Quand Rodrigo Arenas, co-président de la FCPE, déclare dans le JDD : « Il y a des maltraitances d’enfants » et dénonce "la présence de policiers dans certains établissements, l’utilisation de gaz lacrymogène à certains endroits, des élèves placés en garde à vue, des lycées où l’on éteint les alarmes incendies », il est urgent de lever tout malentendu ! La répression policière a des vertus pédagogiques insoupçonnées, si on bouscule vos enfants, c’est pour mieux les préparer à leur avenir. Après tout, une garde à vue, ça donne le temps de réfléchir, ça apprend la patience et l’humilité. Mais ne parlons plus de ces situations que certains considèreront comme extrêmes, rares et sans lien aucun avec la vie de notre lycée. N’allons même pas jusqu’à tirer profit des lettres et témoignages de lycéennes et lycéens d’autres académies. Non, revenons à nos élèves, chers collègues, et à vos enfants, chers parents. Etes-vous demeurés proches d’eux durant cette période ? Les écoutez-vous quand ils déplorent la surcharge de travail durant cette période, l’aberration de situations qu’ils ont bien vécues, le manque de sens de ces épreuves sans que celles qui les attendent l’an prochain soient encore toutes clarifiées comme ce fameux et novateur grand oral ? Les regardez-vous vraiment ? Avez-vous conscience qu’au lycée César Baggio, ils NOUS ont tous fait –aveuglément - confiance et se sont pliés aux conditions d’examen que nous leur avons réservées ? Ne les voyez-vous pas, ne les entendez-vous pas ? Troublés, agités, découragés, exténués, angoissés, ils bénéficient pleinement de tous ces changements successifs que leur réserve le système scolaire depuis quelques années tandis que nous les méprisons sous couvert de respecter l’esprit d’une réforme nécessaire dont personne, parmi les décideurs et les exécutants n’a malheureusement profité ! Tant d’adultes se plaignent sans agir tandis que nos lycéens doivent agir sans se plaindre.

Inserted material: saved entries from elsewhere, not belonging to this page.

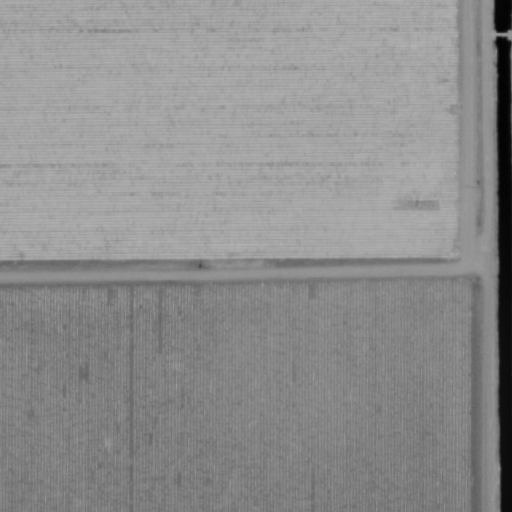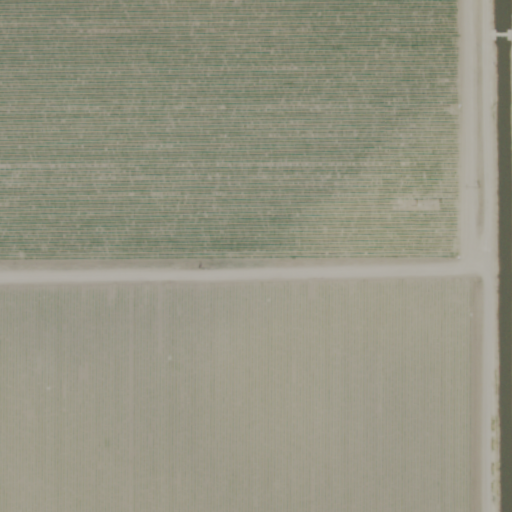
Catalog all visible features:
crop: (239, 255)
road: (459, 378)
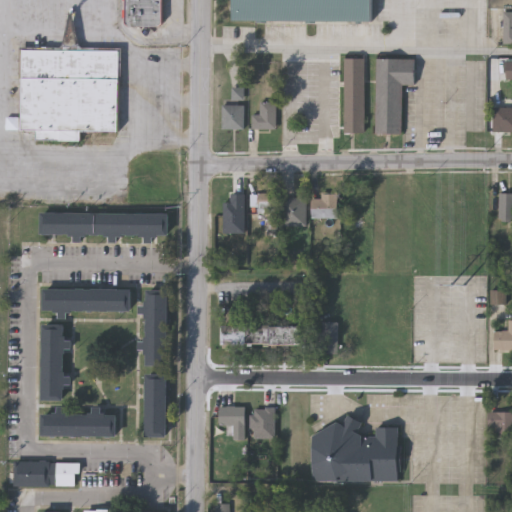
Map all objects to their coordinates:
building: (499, 3)
building: (501, 5)
building: (302, 10)
building: (306, 12)
building: (144, 13)
building: (146, 14)
road: (398, 23)
road: (178, 25)
road: (472, 25)
parking lot: (384, 28)
road: (356, 48)
road: (137, 54)
building: (70, 90)
building: (390, 91)
building: (72, 92)
building: (353, 94)
building: (394, 95)
building: (357, 97)
road: (151, 98)
parking lot: (444, 105)
road: (288, 106)
road: (324, 106)
road: (422, 106)
parking lot: (311, 107)
road: (452, 107)
building: (234, 117)
building: (266, 117)
road: (141, 119)
building: (236, 119)
building: (268, 119)
building: (502, 119)
building: (504, 121)
road: (357, 164)
road: (30, 165)
building: (265, 205)
building: (324, 206)
building: (505, 207)
building: (269, 208)
building: (327, 209)
building: (507, 209)
building: (292, 211)
building: (296, 213)
building: (105, 225)
building: (108, 227)
road: (199, 255)
road: (105, 264)
road: (191, 266)
power tower: (460, 285)
road: (245, 287)
building: (88, 299)
building: (90, 301)
parking lot: (450, 319)
building: (157, 326)
building: (160, 329)
building: (263, 335)
building: (268, 336)
building: (503, 338)
building: (504, 342)
building: (54, 362)
building: (57, 363)
road: (354, 379)
building: (157, 404)
building: (159, 406)
road: (373, 415)
building: (233, 417)
building: (237, 420)
building: (263, 422)
building: (80, 423)
building: (501, 423)
building: (83, 425)
building: (267, 425)
building: (502, 425)
parking lot: (426, 442)
road: (433, 445)
road: (468, 445)
road: (26, 451)
building: (355, 453)
building: (360, 455)
building: (47, 473)
building: (49, 475)
road: (92, 496)
building: (103, 510)
building: (52, 511)
building: (105, 511)
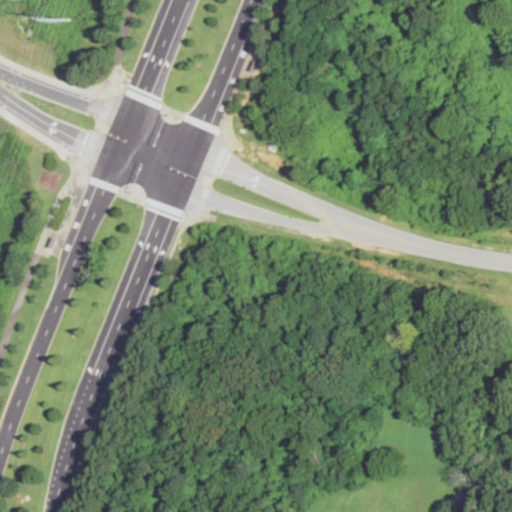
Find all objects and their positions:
power tower: (71, 21)
road: (122, 47)
building: (254, 64)
road: (243, 75)
road: (53, 77)
road: (118, 86)
road: (44, 88)
traffic signals: (145, 91)
road: (142, 98)
road: (173, 112)
road: (39, 118)
road: (141, 125)
road: (204, 126)
road: (97, 129)
road: (41, 135)
traffic signals: (84, 144)
road: (227, 144)
road: (129, 165)
traffic signals: (226, 165)
road: (83, 175)
road: (213, 177)
road: (103, 183)
road: (133, 195)
road: (312, 201)
road: (166, 207)
road: (199, 212)
traffic signals: (165, 213)
road: (188, 216)
road: (303, 223)
road: (88, 227)
building: (53, 240)
road: (147, 254)
road: (473, 255)
road: (37, 258)
road: (130, 351)
road: (486, 485)
road: (456, 498)
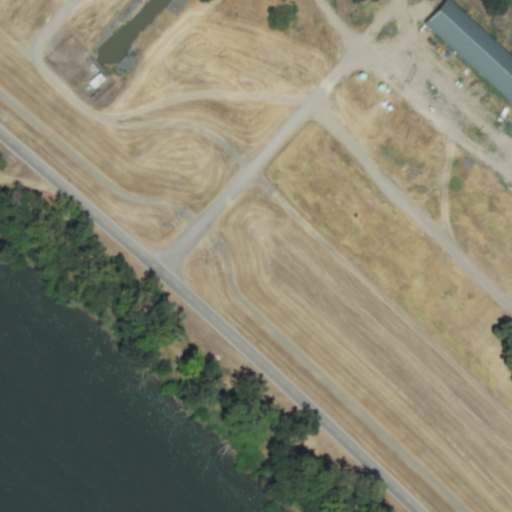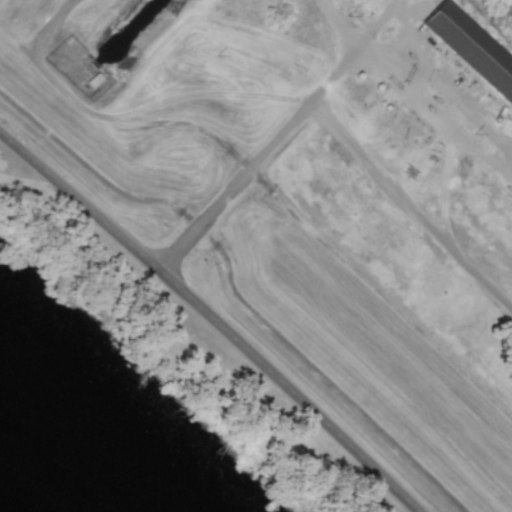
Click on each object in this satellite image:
building: (471, 47)
building: (471, 47)
road: (445, 82)
road: (319, 91)
road: (211, 320)
river: (13, 502)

Enfin, si le conseil d’Etat ruine la validité juridique du projet de réforme, qualifie de malhonnête et infirme la faisabilité d’une revalorisation des salaires enseignants, c’est certainement parce que ses membres ont mal lu, eux aussi ! Si l’âge pivot a disparu de cette étude et est pourtant inscrit comme variable d’ajustement dans le projet de loi, c’est certainement parce que, d’ici là, les salariés verront leur espérance de vie s’améliorer tout comme leur santé ! Si l’allongement de la durée des cotisations nécessaires s’accompagne d’une nette baisse du niveau des pensions, c’est bel et bien parce que nos besoins seront moindres. Si le régime dit « universel » peut se contenter d’un faible pourcentage de cotisation des hauts salaires, et que ces derniers sont exclus du système à points, c’est parce qu’ils ont bien mieux à faire ! Capitaliser pour accroître la richesse des banques et des assurances dépasse, et de loin, les vieux principes moyenâgeux que sont la distributivité et la solidarité ! Allons soyons raisonnables, soyons disruptifs et surtout constructifs ! Ayons confiance tout simplement. Il faut juste poser un autre regard sur les choses et la vérité nous apparaîtra enfin ! C’est tout simple, tout s’éclaire, si les avocats jettent leur robe, si les soignants jettent leurs blouses, ce n’est pas pour dénoncer la réforme des retraites ou encore la dégradation de moyens dans les hôpitaux publics, non, c’est parce que tout bêtement ils ont pris conscience du réchauffement climatique !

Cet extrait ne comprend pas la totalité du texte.